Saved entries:
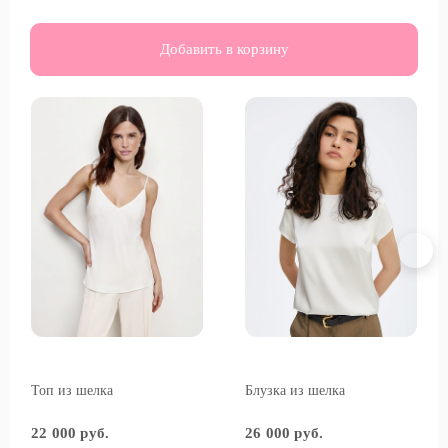
Добавить в корзину
Топ из шелка
Блузка из шелка
22 000 руб.
26 000 руб.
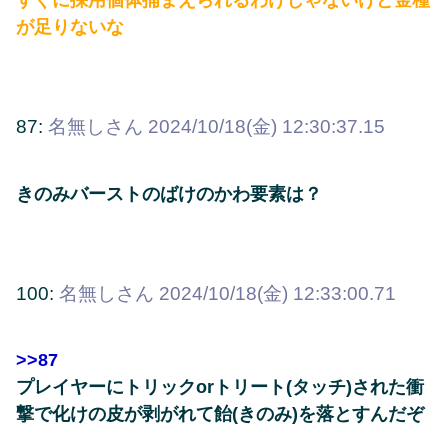
すぐに採用個体捕まえられるわけじゃないけど金種
が足りないな
87:
名無しさん
2024/10/18(金) 12:30:37.15
きのみバーストのばけのかわ要素は？
100:
名無しさん
2024/10/18(金) 12:33:00.71
>>87
プレイヤーにトリックorトリート(タッチ)された衝
撃で化けの皮が剥がれて飴(きのみ)を落とすんだぞ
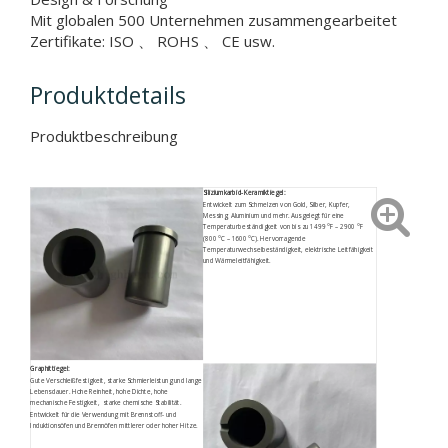
Mit globalen 500 Unternehmen zusammengearbeitet
Zertifikate: ISO 、 ROHS 、 CE usw.
Produktdetails
Produktbeschreibung
Siliziumkarbid-Keramiktiegel:
Entwickelt zum Schmelzen von Gold, Silber, Kupfer,
Messing, Aluminium und mehr. Ausgelegt für eine
Temperaturbeständigkeit von bis zu 1499 °F – 2900 °F
(800 °C – 1600 °C). Hervorragende
Temperaturwechselbeständigkeit, elektrische Leitfähigkeit
und Wärmeleitfähigkeit.
Graphittiegel:
Gute Verschleißfestigkeit, starke Schmierleistung und lange
Lebensdauer. Hohe Reinheit, hohe Dichte, hohe
mechanische Festigkeit, starke chemische Stabilität.
Entwickelt für die Verwendung mit Brennstoff- und
Induktionsöfen und Brennöfen mittlerer oder hoher Hitze.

■ WRITTEN TASK
Print all of the material above word for word, leaving out the pictures.

■ OUTPUT OF THE TASK
Добавить в корзину
Топ из шелка
Блузка из шелка
22 000 руб.
26 000 руб.
すぐに採用個体捕まえられるわけじゃないけど金種
が足りないな
87:
名無しさん
2024/10/18(金) 12:30:37.15
きのみバーストのばけのかわ要素は？
100:
名無しさん
2024/10/18(金) 12:33:00.71
>>87
プレイヤーにトリックorトリート(タッチ)された衝
撃で化けの皮が剥がれて飴(きのみ)を落とすんだぞ
Mit globalen 500 Unternehmen zusammengearbeitet
Zertifikate: ISO 、 ROHS 、 CE usw.
Produktdetails
Produktbeschreibung
Siliziumkarbid-Keramiktiegel:
Entwickelt zum Schmelzen von Gold, Silber, Kupfer,
Messing, Aluminium und mehr. Ausgelegt für eine
Temperaturbeständigkeit von bis zu 1499 °F – 2900 °F
(800 °C – 1600 °C). Hervorragende
Temperaturwechselbeständigkeit, elektrische Leitfähigkeit
und Wärmeleitfähigkeit.
Graphittiegel:
Gute Verschleißfestigkeit, starke Schmierleistung und lange
Lebensdauer. Hohe Reinheit, hohe Dichte, hohe
mechanische Festigkeit, starke chemische Stabilität.
Entwickelt für die Verwendung mit Brennstoff- und
Induktionsöfen und Brennöfen mittlerer oder hoher Hitze.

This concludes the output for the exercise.